■ Exercise goal ■
Copy each line of the entries that contains the word "time".

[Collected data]
========
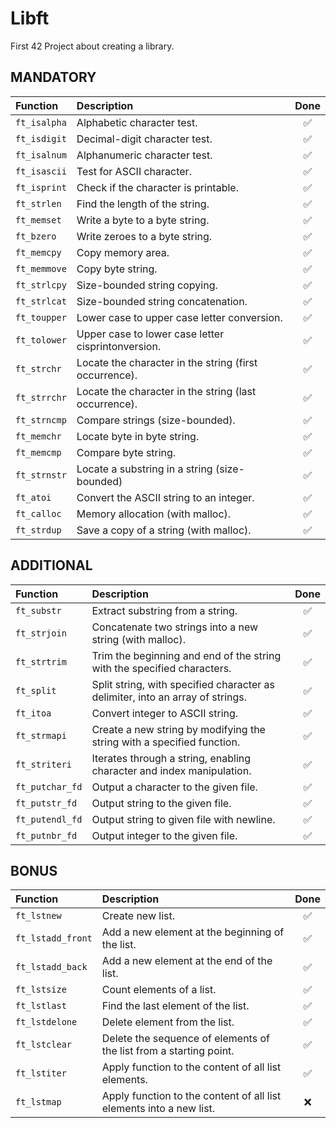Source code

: # Libft
First 42 Project about creating a library.

## MANDATORY

| Function | Description | Done |
| :- | :- | :-: |
| `ft_isalpha` | Alphabetic character test. | ✅ |
| `ft_isdigit` | Decimal-digit character test. | ✅ |
| `ft_isalnum` | Alphanumeric character test. | ✅ |
| `ft_isascii` | Test for ASCII character. | ✅ |
| `ft_isprint` | Check if the character is printable. | ✅ |
| `ft_strlen`   | Find the length of the string. | ✅ |
| `ft_memset`  | Write a byte to a byte string. | ✅ |
| `ft_bzero`   | Write zeroes to a byte string. | ✅ |
| `ft_memcpy`  | Copy memory area. | ✅ |
| `ft_memmove` | Copy byte string. | ✅ |
| `ft_strlcpy`  | Size-bounded string copying. | ✅ |
| `ft_strlcat`  | Size-bounded string concatenation. | ✅ |
| `ft_toupper` | Lower case to upper case letter conversion. | ✅ |
| `ft_tolower` | Upper case to lower case letter cisprintonversion. | ✅ |
| `ft_strchr`   | Locate the character in the string (first occurrence). | ✅ |
| `ft_strrchr`  | Locate the character in the string (last occurrence). | ✅ |
| `ft_strncmp`  | Compare strings (size-bounded). | ✅ |
| `ft_memchr`  | Locate byte in byte string. | ✅ |
| `ft_memcmp`  | Compare byte string. | ✅ |
| `ft_strnstr`  | Locate a substring in a string (size-bounded) | ✅ |
| `ft_atoi` | Convert the ASCII string to an integer. | ✅ |
| `ft_calloc`  | Memory allocation (with malloc). | ✅ |
| `ft_strdup`  | Save a copy of a string (with malloc). | ✅ |


## ADDITIONAL

| Function | Description | Done |
| :- | :- | :-: |
| `ft_substr`   | Extract substring from a string. | ✅ |
| `ft_strjoin`  | Concatenate two strings into a new string (with malloc). | ✅ |
| `ft_strtrim`  | Trim the beginning and end of the string with the specified characters. | ✅ |
| `ft_split`    | Split string, with specified character as delimiter, into an array of strings. | ✅ |
| `ft_itoa` | Convert integer to ASCII string. | ✅ |
| `ft_strmapi`  | Create a new string by modifying the string with a specified function. | ✅ |
| `ft_striteri` | Iterates through a string, enabling character and index manipulation. | ✅ |
| `ft_putchar_fd` | Output a character to the given file. | ✅ |
| `ft_putstr_fd`  | Output string to the given file. | ✅ |
| `ft_putendl_fd` | Output string to given file with newline. | ✅ |
| `ft_putnbr_fd`  | Output integer to the given file. | ✅ |


## BONUS

| Function | Description | Done |
| :- | :- | :-: |
| `ft_lstnew`       | Create new list. | ✅ |
| `ft_lstadd_front` | Add a new element at the beginning of the list. | ✅ |
| `ft_lstadd_back`  | Add a new element at the end of the list. | ✅ |
| `ft_lstsize`      | Count elements of a list. | ✅ |
| `ft_lstlast`      | Find the last element of the list. | ✅ |
| `ft_lstdelone`    | Delete element from the list. | ✅ |
| `ft_lstclear`     | Delete the sequence of elements of the list from a starting point. | ✅ |
| `ft_lstiter`      | Apply function to the content of all list elements. | ✅ |
| `ft_lstmap`       | Apply function to the content of all list elements into a new list. | ❌ |
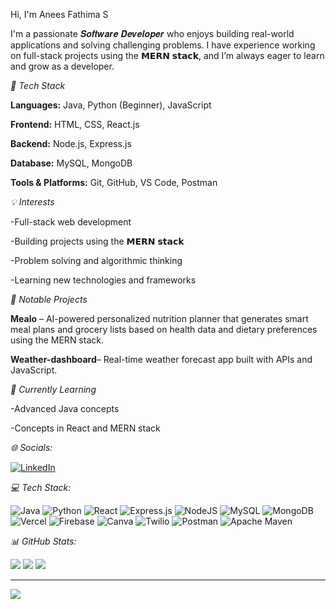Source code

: Hi, I'm Anees Fathima S

I'm a passionate 𝑺𝒐𝒇𝒕𝒘𝒂𝒓𝒆 𝑫𝒆𝒗𝒆𝒍𝒐𝒑𝒆𝒓 who enjoys building real-world applications and solving challenging problems.
I have experience working on full-stack projects using the 𝗠𝗘𝗥𝗡 𝘀𝘁𝗮𝗰𝗸, and I’m always eager to learn and grow as a developer.

_🔧 Tech Stack_


**Languages:** Java, Python (Beginner), JavaScript

**Frontend:** HTML, CSS, React.js

**Backend:** Node.js, Express.js

**Database:** MySQL, MongoDB

**Tools & Platforms:** Git, GitHub, VS Code, Postman

_💡 Interests_


-Full-stack web development

-Building projects using the 𝗠𝗘𝗥𝗡 𝘀𝘁𝗮𝗰𝗸

-Problem solving and algorithmic thinking

-Learning new technologies and frameworks

_📌 Notable Projects_


**Mealo** – AI-powered personalized nutrition planner that generates smart meal plans and grocery lists based on health data and dietary preferences using the MERN stack.

**Weather-dashboard**– Real-time weather forecast app built with APIs and JavaScript.

_🌱 Currently Learning_


-Advanced Java concepts

-Concepts in React and MERN stack

_🌐 Socials:_

[![LinkedIn](https://img.shields.io/badge/LinkedIn-%230077B5.svg?logo=linkedin&logoColor=white)](https://www.linkedin.com/in/anees-fathima-s-89b354263)

_💻 Tech Stack:_


![Java](https://img.shields.io/badge/java-%23ED8B00.svg?style=for-the-badge&logo=openjdk&logoColor=white)
![Python](https://img.shields.io/badge/python-3670A0?style=for-the-badge&logo=python&logoColor=ffdd54)
![React](https://img.shields.io/badge/react-%2320232a.svg?style=for-the-badge&logo=react&logoColor=%2361DAFB)
![Express.js](https://img.shields.io/badge/express.js-%23404d59.svg?style=for-the-badge&logo=express&logoColor=%2361DAFB)
![NodeJS](https://img.shields.io/badge/node.js-6DA55F?style=for-the-badge&logo=node.js&logoColor=white)
![MySQL](https://img.shields.io/badge/mysql-4479A1.svg?style=for-the-badge&logo=mysql&logoColor=white)
![MongoDB](https://img.shields.io/badge/MongoDB-%234ea94b.svg?style=for-the-badge&logo=mongodb&logoColor=white)
![Vercel](https://img.shields.io/badge/vercel-%23000000.svg?style=for-the-badge&logo=vercel&logoColor=white)
![Firebase](https://img.shields.io/badge/firebase-%23039BE5.svg?style=for-the-badge&logo=firebase)
![Canva](https://img.shields.io/badge/Canva-%2300C4CC.svg?style=for-the-badge&logo=Canva&logoColor=white)
![Twilio](https://img.shields.io/badge/Twilio-F22F46?style=for-the-badge&logo=Twilio&logoColor=white)
![Postman](https://img.shields.io/badge/Postman-FF6C37?style=for-the-badge&logo=postman&logoColor=white)
![Apache Maven](https://img.shields.io/badge/Apache%20Maven-C71A36?style=for-the-badge&logo=Apache%20Maven&logoColor=white)

_📊 GitHub Stats:_


![](https://github-readme-stats.vercel.app/api?username=Aneesfathima-S&theme=dark&hide_border=true&include_all_commits=false&count_private=false)
![](https://nirzak-streak-stats.vercel.app/?user=Aneesfathima-S&theme=dark&hide_border=true)
![](https://github-readme-stats.vercel.app/api/top-langs/?username=Aneesfathima-S&theme=dark&hide_border=true&layout=compact)

---

[![](https://visitcount.itsvg.in/api?id=Aneesfathima-S&label=Profile%20Views&color=12&icon=5&pretty=true)](https://visitcount.itsvg.in)

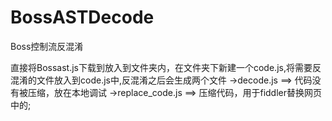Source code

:# BossASTDecode
Boss控制流反混淆

直接将Bossast.js下载到放入到文件夹内，在文件夹下新建一个code.js,将需要反混淆的文件放入到code.js中,反混淆之后会生成两个文件
->decode.js ==> 代码没有被压缩，放在本地调试
->replace_code.js ==> 压缩代码，用于fiddler替换网页中的;
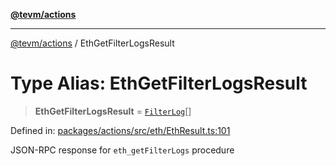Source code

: [**@tevm/actions**](../README.md)

***

[@tevm/actions](../globals.md) / EthGetFilterLogsResult

# Type Alias: EthGetFilterLogsResult

> **EthGetFilterLogsResult** = [`FilterLog`](FilterLog.md)[]

Defined in: [packages/actions/src/eth/EthResult.ts:101](https://github.com/evmts/tevm-monorepo/blob/main/packages/actions/src/eth/EthResult.ts#L101)

JSON-RPC response for `eth_getFilterLogs` procedure
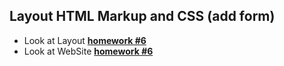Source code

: ## Layout HTML Markup and CSS (add form) 
- Look at Layout  [**homework #6**](<https://www.figma.com/file/oTYBECAN79dXy19hzWObO4/Web-Studio-(Version-2.1)?node-id=1%3A1821>)
- Look at WebSite [**homework #6**](<https://dankozz1t.github.io/goit-markup-hw-06/>)
 
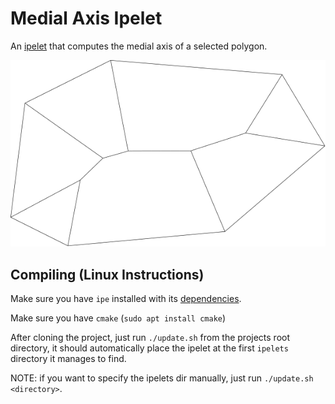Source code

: # Medial Axis Ipelet
An [ipelet](https://ipe.otfried.org/) that computes the medial axis of a selected polygon.

![Example](.rsrc/example.png?raw=true "Medial Axis of a Simple Polygon")

## Compiling (Linux Instructions)

Make sure you have `ipe` installed with its [dependencies](https://github.com/otfried/ipe/blob/master/doc/install.txt).

Make sure you have `cmake` (`sudo apt install cmake`)

After cloning the project, just run `./update.sh` from the projects root directory, it should automatically place the ipelet at the first `ipelets` directory it manages to find.

NOTE: if you want to specify the ipelets dir manually, just run `./update.sh <directory>`.
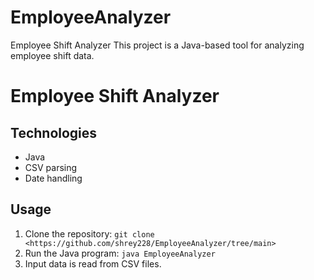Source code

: # EmployeeAnalyzer
Employee Shift Analyzer  This project is a Java-based tool for analyzing employee shift data.
# Employee Shift Analyzer

## Technologies

- Java
- CSV parsing
- Date handling

## Usage

1. Clone the repository: `git clone <https://github.com/shrey228/EmployeeAnalyzer/tree/main>`
2. Run the Java program: `java EmployeeAnalyzer`
3. Input data is read from CSV files.


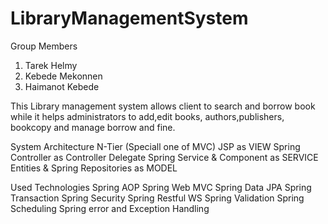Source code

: # LibraryManagementSystem

Group Members
1. Tarek Helmy
2. Kebede Mekonnen
3. Haimanot Kebede

This Library management system allows client to search and borrow book while it helps administrators to add,edit books, 
authors,publishers, bookcopy and manage borrow and fine.

System Architecture
N-Tier (Speciall one of MVC)
JSP as VIEW
Spring Controller as Controller Delegate
Spring Service & Component as SERVICE
Entities & Spring Repositories as MODEL

Used Technologies
Spring AOP
Spring Web MVC
Spring Data JPA
Spring Transaction
Spring Security
Spring Restful WS
Spring Validation
Spring Scheduling
Spring error and Exception Handling

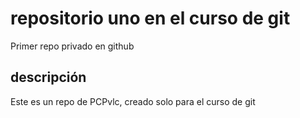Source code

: # repositorio uno en el curso de git
Primer repo privado en github

## descripción
Este es un repo de PCPvlc, creado solo para el curso de git
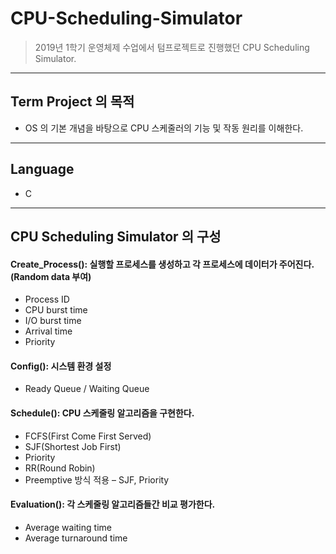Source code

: # CPU-Scheduling-Simulator
> 2019년 1학기 운영체제 수업에서 텀프로젝트로 진행했던 CPU Scheduling Simulator.
----
## Term Project 의 목적 
- OS 의 기본 개념을 바탕으로 CPU 스케줄러의 기능 및 작동 원리를 이해한다.

----
## Language
- C

----
## CPU Scheduling Simulator 의 구성
#### Create_Process(): 실행할 프로세스를 생성하고 각 프로세스에 데이터가 주어진다. (Random data 부여)
- Process ID
- CPU burst time
- I/O burst time
- Arrival time
- Priority

#### Config(): 시스템 환경 설정
- Ready Queue / Waiting Queue

####  Schedule(): CPU 스케줄링 알고리즘을 구현한다.
- FCFS(First Come First Served)
- SJF(Shortest Job First)
- Priority
- RR(Round Robin)
- Preemptive 방식 적용 – SJF, Priority

#### Evaluation(): 각 스케줄링 알고리즘들간 비교 평가한다.
- Average waiting time
- Average turnaround time



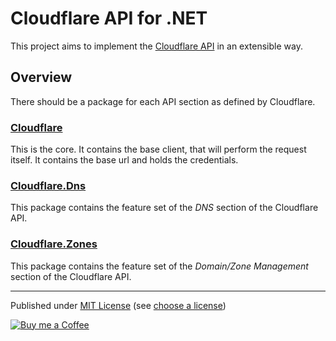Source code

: # Cloudflare API for .NET

This project aims to implement the [Cloudflare API] in an extensible way.


## Overview

There should be a package for each API section as defined by Cloudflare.


### [Cloudflare]

This is the core. It contains the base client, that will perform the request itself. It contains the base url and holds the credentials.


### [Cloudflare.Dns]

This package contains the feature set of the _DNS_ section of the Cloudflare API.


### [Cloudflare.Zones]

This package contains the feature set of the _Domain/Zone Management_ section of the Cloudflare API.



---

Published under [MIT License] (see [choose a license])

[![Buy me a Coffee](https://shields.am-wd.de/badge/PayPal-Buy_me_a_Coffee-yellow?style=flat&logo=paypal)](https://link.am-wd.de/donate)



[Cloudflare]: src/Cloudflare/README.md
[Cloudflare.Dns]: src/Extensions/Cloudflare.Dns/README.md
[Cloudflare.Zones]: src/Extensions/Cloudflare.Zones/README.md



[Cloudflare API]: https://developers.cloudflare.com/api/
[MIT License]: LICENSE.txt
[choose a license]: https://choosealicense.com/licenses/mit/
========
■ Result for this exercise ■
**Weather-dashboard**– Real-time weather forecast app built with APIs and JavaScript.
- CPU burst time
- I/O burst time
- Arrival time
- Average waiting time
- Average turnaround time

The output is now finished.